(Assigned task): Reproduce the passage on finding the optimal number of classes word for word, starting at "Here we are: is" and ending at "should be zero.".

(Extracted text):
Yes, this is a typical classification issue working with social data: people want to conform. Incidentally, when you are facing social data, and you split you data in a typical ‘high / medium / low’ distinction, you will see the majority of your population to dwell in the ‘medium’ class, following a standard Gaussian distribution; using more prosaic words, it’ll create a central ‘mare magnum’ group – collecting every Tom, Dick and Harry – and two other classes basically only for freaks (‘outliers’, using mathematical terms).

Ah, ok: so it would be better to use 4 classes. Mmh, and what about 5? Or 6?

Here we are: is there a (automatic) way to find the optimal number of classes?

There is one.

It is called the Elbow Curve method.

 

Intuitively, as the number of classes (and original centroids) increases, the error rate should decrease. As we said, if we choose k centroids, with k = number of examples in our population, error rate should be zero.

So, let’s plot the number of classes we choose versus the error rate we observe.

ElbowCurve

precisions

 

We can see that every new class produces a reduction in terms of error rate;  but after the first four-five centroids, every further addition is always less significant.

This means that using 4-5 classes will be the best effective option (not the absolute best) for our classification problem.

(Source data):
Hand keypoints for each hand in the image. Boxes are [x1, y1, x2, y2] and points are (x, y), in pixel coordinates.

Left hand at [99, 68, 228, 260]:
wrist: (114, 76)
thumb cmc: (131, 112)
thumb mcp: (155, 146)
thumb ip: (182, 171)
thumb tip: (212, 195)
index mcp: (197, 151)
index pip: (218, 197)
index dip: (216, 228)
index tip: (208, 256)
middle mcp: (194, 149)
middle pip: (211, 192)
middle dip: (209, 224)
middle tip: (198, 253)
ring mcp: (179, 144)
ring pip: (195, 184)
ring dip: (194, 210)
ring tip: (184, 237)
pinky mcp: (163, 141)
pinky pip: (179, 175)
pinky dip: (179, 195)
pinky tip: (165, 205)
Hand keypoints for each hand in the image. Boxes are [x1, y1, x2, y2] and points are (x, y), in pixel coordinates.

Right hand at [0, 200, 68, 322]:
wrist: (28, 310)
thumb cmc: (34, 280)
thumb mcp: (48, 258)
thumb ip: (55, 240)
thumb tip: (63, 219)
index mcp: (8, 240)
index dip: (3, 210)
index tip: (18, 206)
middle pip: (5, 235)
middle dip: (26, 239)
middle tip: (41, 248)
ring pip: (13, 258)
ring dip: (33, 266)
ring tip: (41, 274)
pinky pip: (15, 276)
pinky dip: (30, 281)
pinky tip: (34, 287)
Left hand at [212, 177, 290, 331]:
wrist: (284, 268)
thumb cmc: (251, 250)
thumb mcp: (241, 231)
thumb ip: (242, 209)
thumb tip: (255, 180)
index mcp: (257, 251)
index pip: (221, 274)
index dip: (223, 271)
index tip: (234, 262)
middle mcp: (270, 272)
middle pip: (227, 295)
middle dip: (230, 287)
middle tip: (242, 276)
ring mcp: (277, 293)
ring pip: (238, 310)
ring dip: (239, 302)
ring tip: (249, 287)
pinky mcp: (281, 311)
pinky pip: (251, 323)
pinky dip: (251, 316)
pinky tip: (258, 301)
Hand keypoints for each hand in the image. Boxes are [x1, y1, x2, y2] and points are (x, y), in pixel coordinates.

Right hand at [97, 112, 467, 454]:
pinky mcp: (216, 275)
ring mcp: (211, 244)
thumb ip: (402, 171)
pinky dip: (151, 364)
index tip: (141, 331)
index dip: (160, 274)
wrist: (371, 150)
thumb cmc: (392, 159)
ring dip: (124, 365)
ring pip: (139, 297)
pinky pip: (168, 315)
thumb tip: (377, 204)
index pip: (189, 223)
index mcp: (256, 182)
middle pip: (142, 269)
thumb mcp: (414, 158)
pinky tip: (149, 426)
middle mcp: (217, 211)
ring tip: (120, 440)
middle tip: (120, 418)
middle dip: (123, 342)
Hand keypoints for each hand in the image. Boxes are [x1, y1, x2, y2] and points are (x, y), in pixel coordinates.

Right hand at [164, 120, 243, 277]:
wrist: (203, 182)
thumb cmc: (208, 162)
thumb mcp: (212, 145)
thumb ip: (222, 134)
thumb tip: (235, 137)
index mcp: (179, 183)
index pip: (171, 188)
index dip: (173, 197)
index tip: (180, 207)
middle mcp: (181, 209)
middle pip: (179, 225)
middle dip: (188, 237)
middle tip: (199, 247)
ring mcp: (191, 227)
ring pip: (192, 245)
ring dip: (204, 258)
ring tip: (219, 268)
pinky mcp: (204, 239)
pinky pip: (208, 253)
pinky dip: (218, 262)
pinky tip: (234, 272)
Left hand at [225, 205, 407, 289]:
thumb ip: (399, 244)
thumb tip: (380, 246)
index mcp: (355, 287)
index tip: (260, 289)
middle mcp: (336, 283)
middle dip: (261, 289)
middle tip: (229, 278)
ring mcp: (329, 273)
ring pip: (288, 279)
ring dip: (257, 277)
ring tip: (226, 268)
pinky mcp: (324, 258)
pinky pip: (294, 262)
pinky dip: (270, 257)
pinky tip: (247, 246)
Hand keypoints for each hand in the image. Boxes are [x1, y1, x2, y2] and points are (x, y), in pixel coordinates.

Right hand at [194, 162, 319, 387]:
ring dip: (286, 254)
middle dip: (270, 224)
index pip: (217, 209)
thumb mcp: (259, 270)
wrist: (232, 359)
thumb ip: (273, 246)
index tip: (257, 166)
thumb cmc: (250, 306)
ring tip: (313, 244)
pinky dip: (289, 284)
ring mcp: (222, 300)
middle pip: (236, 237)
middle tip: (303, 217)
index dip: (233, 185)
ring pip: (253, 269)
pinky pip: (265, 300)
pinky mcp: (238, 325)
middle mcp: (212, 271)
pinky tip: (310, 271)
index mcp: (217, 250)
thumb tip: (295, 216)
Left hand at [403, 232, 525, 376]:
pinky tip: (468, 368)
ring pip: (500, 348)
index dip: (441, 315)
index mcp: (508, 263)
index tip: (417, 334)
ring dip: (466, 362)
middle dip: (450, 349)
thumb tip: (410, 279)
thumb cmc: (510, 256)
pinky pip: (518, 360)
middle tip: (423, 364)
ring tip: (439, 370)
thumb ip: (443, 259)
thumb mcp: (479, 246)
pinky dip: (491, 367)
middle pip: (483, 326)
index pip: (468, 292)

(Answer box):
Here we are: is there a (automatic) way to find the optimal number of classes?

There is one.

It is called the Elbow Curve method.

 

Intuitively, as the number of classes (and original centroids) increases, the error rate should decrease. As we said, if we choose k centroids, with k = number of examples in our population, error rate should be zero.